Dieses morbide Familienleben mischt Sveinn nun auf. Nachdem er Lóas Adresse herausgefunden hat, besucht er sie in Reykjavík, um sich seine Puppe zurückzuholen. Der Zeitpunkt könnte schlechter nicht sein, immerhin, so muss er später erfahren, ist Lóas Tochter seit Tagen nicht von der Schule zurückgekehrt. Angesichts der hereinbrechenden Dramatik mutiert das Paar zu einer Art unfreiwilligen Schicksalsgemeinschaft: Er schabt nach den Abgründen dieser an Selbstzweifeln erkrankten Frau (die er immer noch für die Terroranrufe verantwortlich macht); sie instrumentalisiert den hereingeplatzten Wüstling als Stütze, um mit dem Verschwinden der Tochter fertig zu werden.

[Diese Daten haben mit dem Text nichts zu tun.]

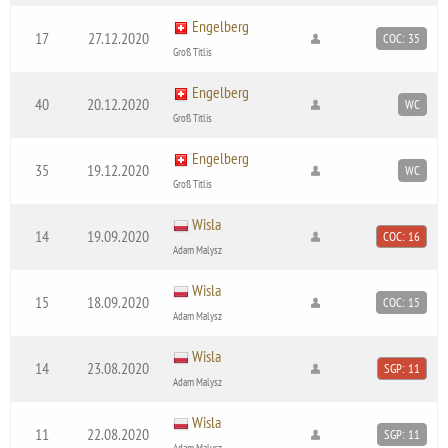
Engelberg
17
27.12.2020
COC: 35
Groß Titlis
Engelberg
40
20.12.2020
WC
Groß Titlis
Engelberg
35
19.12.2020
WC
Groß Titlis
Wisla
14
19.09.2020
COC: 16
Adam Malysz
Wisla
15
18.09.2020
COC: 15
Adam Malysz
Wisla
14
23.08.2020
SGP: 11
Adam Malysz
Wisla
11
22.08.2020
SGP: 11
Adam Malysz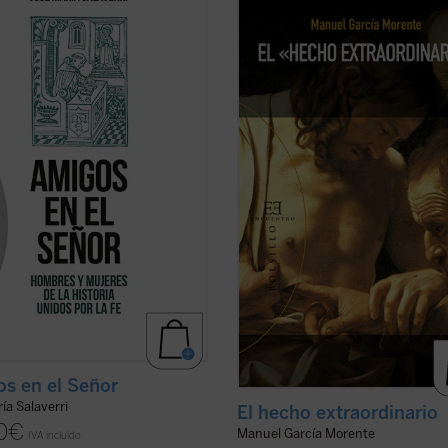
damente arraigada en el ser
filósofos españoles más important
, quedó circunscrita en la
siglo XX, relata magistralmente, e
edad a la relación entre varones;
carta enviada a su amigo el P. José
 se mencionan --y siempre con
García Lahiguera, «el hecho
ha--amistades entre mujeres. Las
extraordinario» de su conversión,
ones de amistad intersexual ...
(ver
ocurrida durante su ...
(ver ficha)
s en el Señor
ía Salaverri
El hecho extraordinario
0
€
Manuel García Morente
IVA incluido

Das Problem ist nur, dass die Unvereinbarkeit dieser Beziehung bis zum Schluss hin unplausibel bleibt. Das Talent der fünfunddreißigjährigen Autorin Gudrún Eva Mínervudóttir liegt vielmehr im zynischen Sprachgebrauch: Mit Sveinn ist ihr ein herrlicher Fiesling gelungen. Ausgerechnet eine Nebenszene, in der der Griesgram nach einem Sturz unaufgefordert von einem Neunzehnjährigen verarztet wird, gehört mit zu den besten Fragmenten des Romans. Während Sveinn halb bewusstlos am Boden liegt, muss er die entwürdigende Hilfe eines herbeigeeilten nervtötenden Sprösslings ertragen: "Der arme Junge wusste eben nicht, dass er, wenn er sich einschmeicheln wollte, nur in einen anderen Landesteil ziehen oder tot umfallen musste."
Lóa wiederum ist das Gegenteil: Weinerlich, verträumt, immer wieder in grobes Schluchzen ausbrechend, geht sie dem Leser mit übertriebener Larmoyanz gewaltig auf die Nerven. Ihr Charakter bleibt kontur- und überraschungslos - in einer Art, die sich nicht in die ironisch getragene Sprache einfügen will. Obwohl die Widersprüchlichkeit mit zum Stil des Romans gehört, nimmt die Verzweiflung der Sinn suchenden Mutter allmählich hysterische Züge an. So schrecklich die Erkenntnisse, die schrittweise ans Tageslicht geraten, auch sein mögen: Den Leser lassen sie merkwürdig kalt.
TOMASZ KURIANOWICZ
Gudrún E. Mínervudóttir: "Der Schöpfer". Roman.
Aus dem Isländischen von Tina Flecken. btb, München 2011. 303 S., geb., 19,99 [Euro].
Alle Rechte vorbehalten. © F.A.Z. GmbH, Frankfurt am Main
Perlentaucher-Notiz zur ZEIT-Rezension
Island verpflichtet, und so stellt uns Ijoma Mangold die Autorin Gudrun Eva Minervudottir in einem kurzen Porträt als sehr eigenwillige und natürlich elfengläubige Persönlichkeit vor. In ihrem Roman erzählt sie, wie Mangold uns informiert, eine typische Pygmaliongeschichte, von einem Außenseiter, der sein Geld verdient mit handgefertigten Sexpuppen verdient. Ein Roman also über Einsamkeit, Enttäuschung und Weltflucht, den Mangold ebenso freundlich wie unverbindlich als "süffig" lobt.